February 7, 2012, is the 200th birthday of Charles Dickens. The best of times, or the worst of times? One wonders if Dickens, who died thirty years before the turn of the 20th Century, would be pleased to know that his stories and characters are remembered well into an era he could not have conceived, yet arguably might have found a home in. You don’t have to have read his entire catalogue, or even a single volume of his works to know names like Oliver Twist, David Copperfield, Nicholas Nickleby, the Artful Dodger, Miss Havisham, Sydney Carton and Charles Darnay, and perhaps most notably, Jacob Marley, Tiny Tim and Ebenezer Scrooge. As I’ve observed before, how we celebrate Christmas today is largely the result of how Dickens portrayed it. Dickensian is a familiar adjective that conjures immediately an idealized image of the grand old city of London, his everlasting muse. Stylistically, Dickens was a master of character, an expert wielder of the cliffhanger. Socially, he was a champion of the poor, an advocate of justice and a relentless believer in the capability of good to triumph over evil. Story was his sword, and with it he carved himself a legacy still seen in the most popular fiction of today – particularly that which celebrates the underdog and his fight against overwhelming odds.
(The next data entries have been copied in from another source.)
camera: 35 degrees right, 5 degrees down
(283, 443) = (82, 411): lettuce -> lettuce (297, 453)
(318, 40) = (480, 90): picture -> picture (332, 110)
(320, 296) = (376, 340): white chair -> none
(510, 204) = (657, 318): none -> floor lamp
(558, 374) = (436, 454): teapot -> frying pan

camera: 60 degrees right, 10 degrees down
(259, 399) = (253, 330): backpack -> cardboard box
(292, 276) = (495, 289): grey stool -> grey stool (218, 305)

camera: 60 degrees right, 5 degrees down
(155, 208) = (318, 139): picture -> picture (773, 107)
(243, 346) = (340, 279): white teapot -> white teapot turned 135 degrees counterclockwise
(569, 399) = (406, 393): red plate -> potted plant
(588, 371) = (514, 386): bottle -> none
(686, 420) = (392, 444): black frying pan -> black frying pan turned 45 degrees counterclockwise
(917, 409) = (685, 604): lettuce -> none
The romanticism of the Dickensian tale resonates to this day, I believe, because he recognized that we all crave that same heightened sense of adventure in our own lives. Edyta Śliwińska of Dancing with the Stars fame, in discussing the various failed relationships that had sprung up between celebrities and partners during the course of the show, cannily observed their failure to know the difference between intense attraction and a lasting emotional connection – the mistaking, as it were, of movie love for real love. Fictional romances, whether on the screen or in printed pages, are a powerful narcotic because of their savvy manipulation of the universality of emotions. We want to be swept off our feet in slow motion to the swell of orchestral strings and walk into the sunset of the happily ever after. It is not that our real lives are less interesting – far from it when closely examined – but we are drawn in by the heightened and artificial reality of the story. The natural ebbs and flows of relationships are compressed into 90 minutes, the sweet moments escalated into diabetic fits of ecstasy. In the story you don’t see the sitting up at three a.m. worrying while your partner squats noisily on the toilet, and any screaming matches usually only happen in the last third of the second act; once the screen goes to black and the credits roll, all is right in the world forever and evermore. Real love is messy, and angry, and hurtful, even hateful at times. But it is real, and unlike the movie, it is lasting.
Why then, do we still want the storybook version? It is perhaps a gut reaction to the madness of the world outside, an existential search for meaning in the face of suffering. I choose to see it as a case for optimism about the nature of humanity. Like all of nature’s creatures we are designed for survival at all costs, often by the cruellest methods available to us. Yet paradoxically we are still drawn toward the positive, the sense of anticipation of the prosperous future. We hunger for the reassurance of the triumph of good against evil no matter what the stakes, or the cost. Charles Dickens knew it, and could translate that longing into characters and tales into which we could invest ourselves. That, I think is the key to Dickens’ lasting appeal – the nurturing of that tiny flame which continues to burn in every human heart, no matter how downtrodden, how wracked with despair at seemingly unending misery. The longing for the light. The everlasting sense of hope.
And I’m told he had great legs too.
Excellent article. Alas not into Dickens. Too bleak.